Exercise description >>
Write the records out again, unchanged.
[[ Source information, beginning ]]
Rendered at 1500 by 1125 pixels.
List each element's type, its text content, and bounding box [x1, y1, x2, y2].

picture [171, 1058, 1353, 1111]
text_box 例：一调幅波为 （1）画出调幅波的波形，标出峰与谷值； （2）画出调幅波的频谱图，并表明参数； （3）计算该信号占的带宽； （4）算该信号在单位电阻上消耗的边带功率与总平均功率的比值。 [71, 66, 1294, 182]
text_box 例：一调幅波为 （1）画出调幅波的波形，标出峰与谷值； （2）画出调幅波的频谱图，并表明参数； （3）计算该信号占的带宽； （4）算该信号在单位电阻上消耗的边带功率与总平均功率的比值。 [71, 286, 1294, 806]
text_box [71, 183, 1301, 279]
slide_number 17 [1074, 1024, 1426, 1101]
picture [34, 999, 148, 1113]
[[ Source information, end ]]
Answer below >>
Rendered at 1500 by 1125 pixels.
List each element's type, its text content, and bounding box [x1, y1, x2, y2].

picture [171, 1058, 1353, 1111]
text_box 例：一调幅波为 （1）画出调幅波的波形，标出峰与谷值； （2）画出调幅波的频谱图，并表明参数； （3）计算该信号占的带宽； （4）算该信号在单位电阻上消耗的边带功率与总平均功率的比值。 [71, 66, 1294, 182]
text_box 例：一调幅波为 （1）画出调幅波的波形，标出峰与谷值； （2）画出调幅波的频谱图，并表明参数； （3）计算该信号占的带宽； （4）算该信号在单位电阻上消耗的边带功率与总平均功率的比值。 [71, 286, 1294, 806]
text_box [71, 183, 1301, 279]
slide_number 17 [1074, 1024, 1426, 1101]
picture [34, 999, 148, 1113]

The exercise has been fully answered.